On a larger scale, exploring interdependence has really shaped the way I understand solidarity. I don’t have to “know” someone in order to comprehend that we are connected — spiritually, and through local and global systems. The workers at the Foxconn factories in China, who face penalties of twelve years in prison for attempting to unionize, probably helped produce this laptop I’m typing on. And they must continue to work under unbearable conditions; otherwise, they and their families won’t eat. But their situation won’t improve, necessarily, if I give up my laptop, or stop buying Apple products. Instead (in my opinion) I am called to practice compassion and solidarity by supporting the actual struggles of the workers, and similar struggles of workers and peasants not only abroad but in the U.S. as well. (For a beautifully written, Buddhist-informed examination of struggles in the U.S. among Certified Nursing Assistants, I’d encourage everybody to read this piece. And get ready to support increasing organization of workers in the health care industry!)

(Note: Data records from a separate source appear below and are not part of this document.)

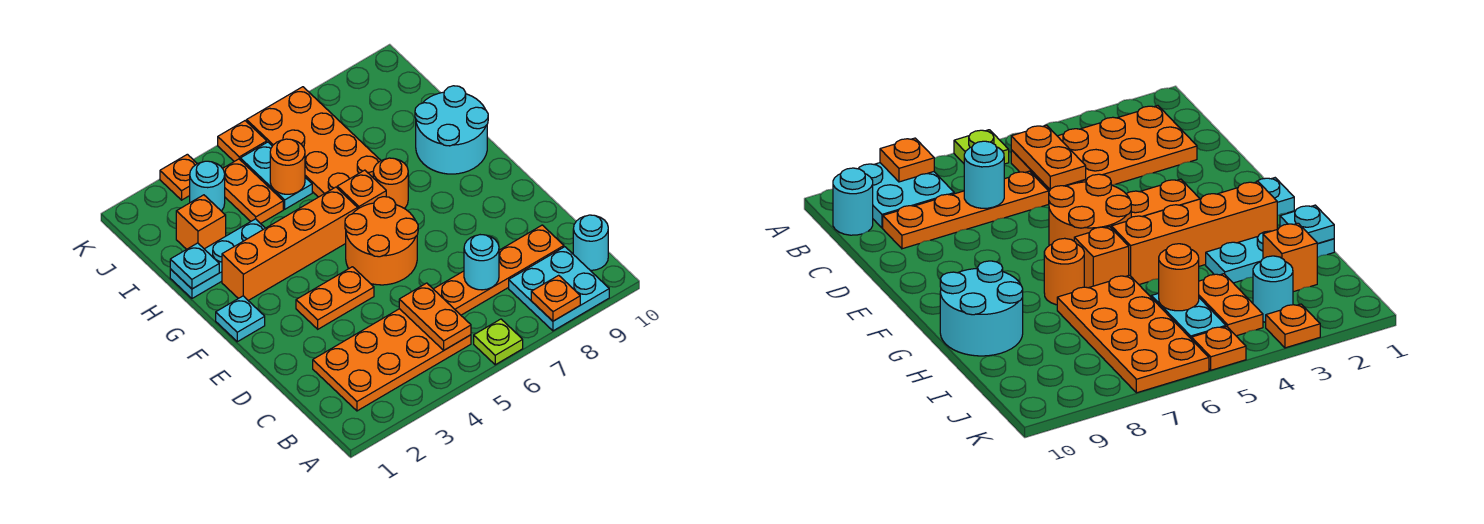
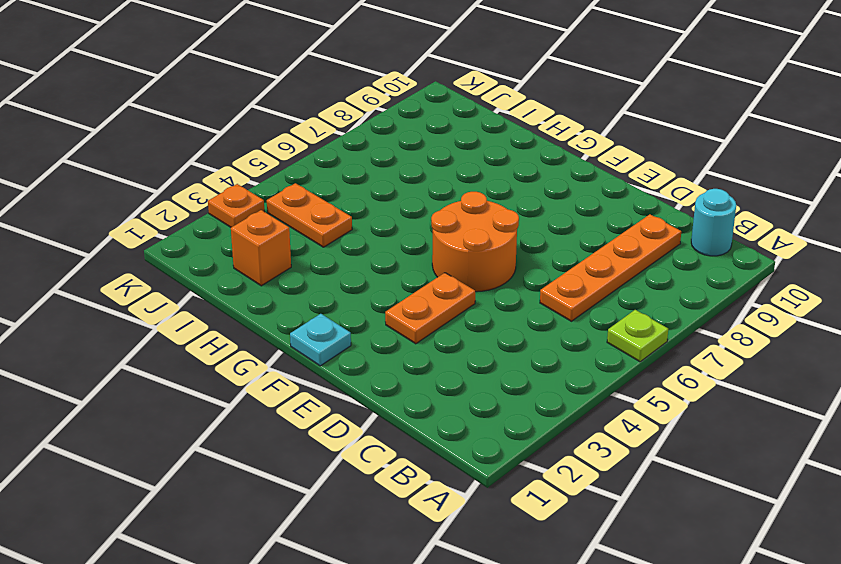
none -> cyan plate A8:B9 level 1
none -> orange plate B2:C5 level 1
none -> orange brick G2:G5 level 1

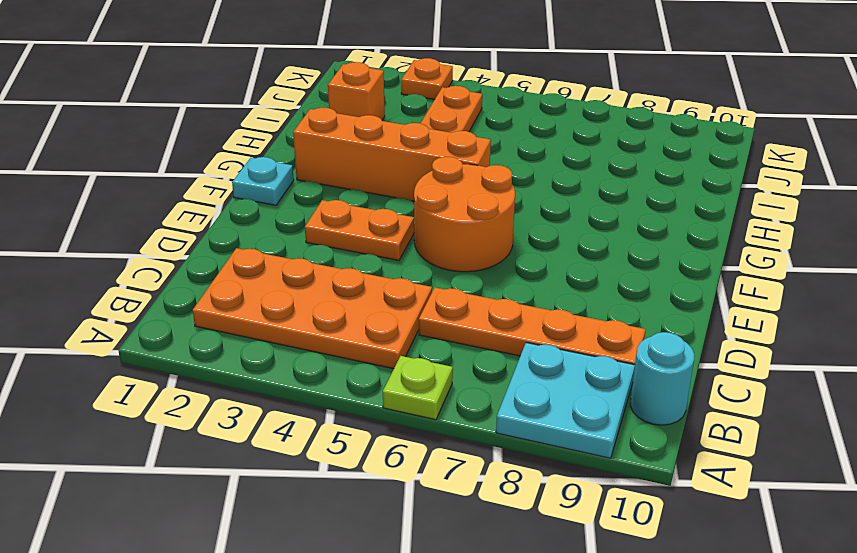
none -> orange brick G6 level 1
none -> orange round brick G7 level 1
none -> cyan round brick G9:H10 level 1

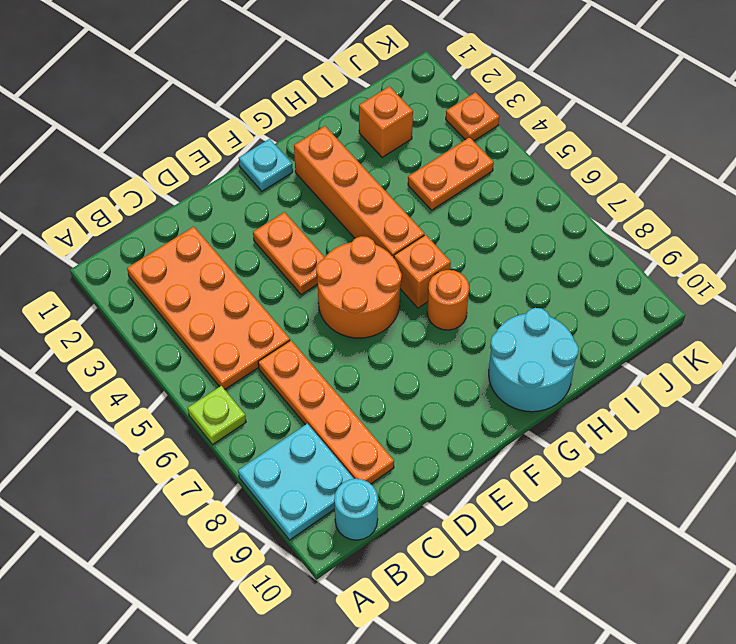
none -> cyan plate H1:H3 level 1
none -> orange plate H6:K7 level 1
none -> cyan plate I5:J5 level 1

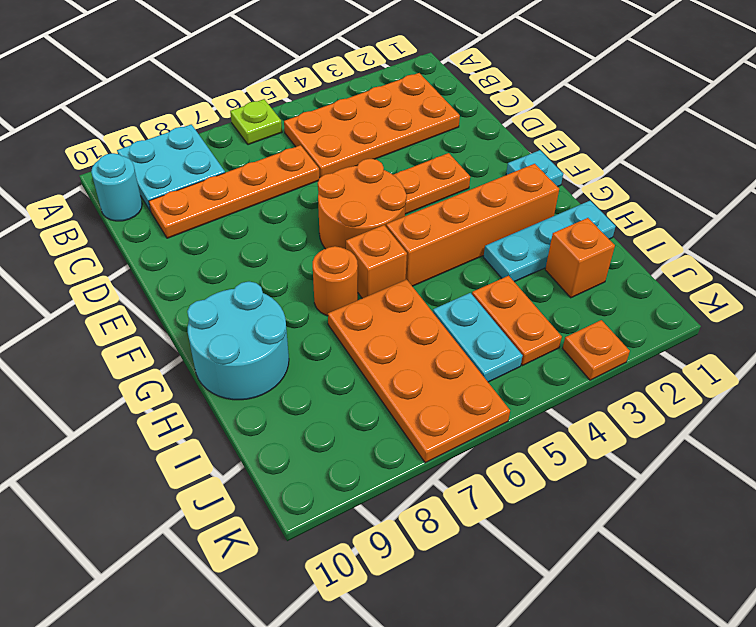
none -> cyan round brick J3 level 1
none -> orange plate K5 level 1
none -> orange plate A8 level 2

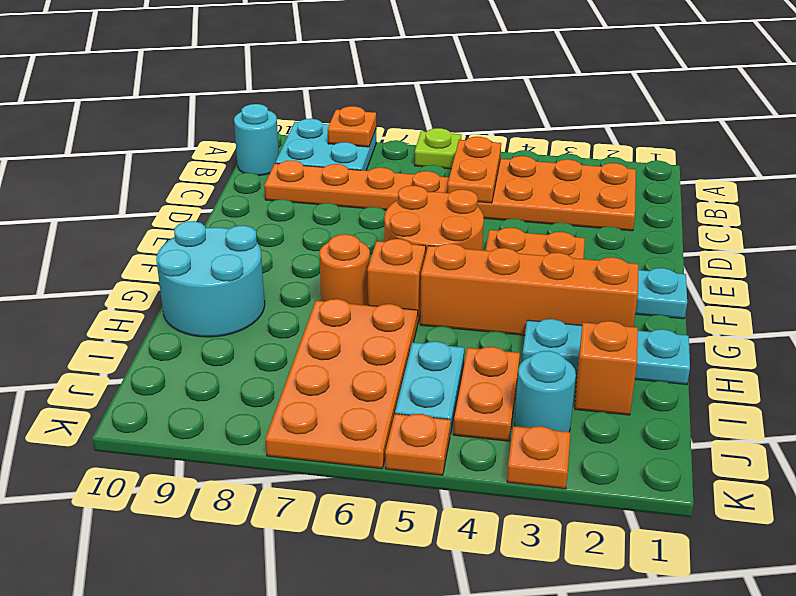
none -> cyan round brick C7 level 2
none -> cyan plate H1 level 2
none -> orange round brick I5 level 2

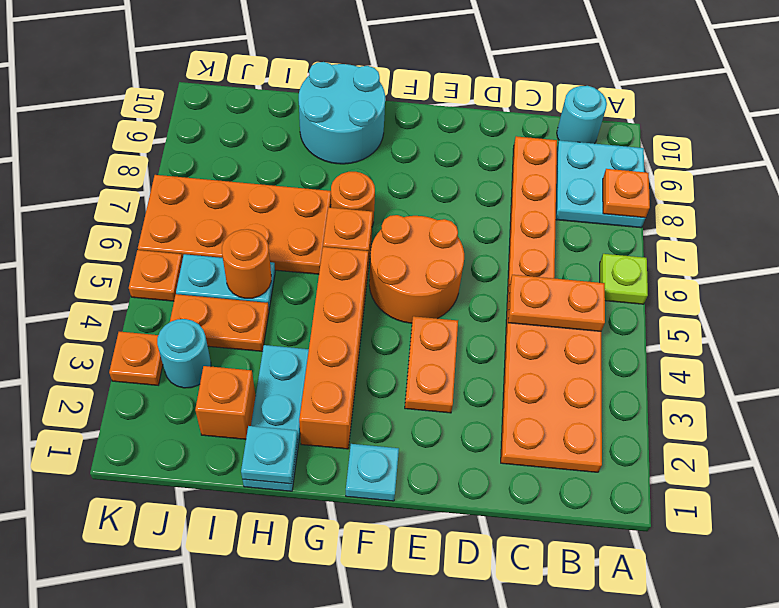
none -> cyan round brick C7 level 2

Ultimately I believe that a commitment to non-harming means tapping into the interdependence that already exists, but which is laden with structural violence, and transforming it into a new, more loving mode of interdependence. One based on the premise that ordinary people, just like you and me, are capable of working together to run society! Historically it has only been the wealthy upper classes and owners who direct the pace and style of production in order to maximize profits. But I actually think that the regular people of the world could do a much better job of running things. All kinds of people: queers, women, people of color, the young, the old, fat people, people with various religious beliefs, people with all kinds of abilities and skills and contributions. I have faith in us. We will do an excellent job at ensuring universal food, clean water, shelter, clothing, medicine, education — all of these — once we have collective control over the reproduction of humanity. And solidarity is key not only to this re-imagined society, but to the process of getting there.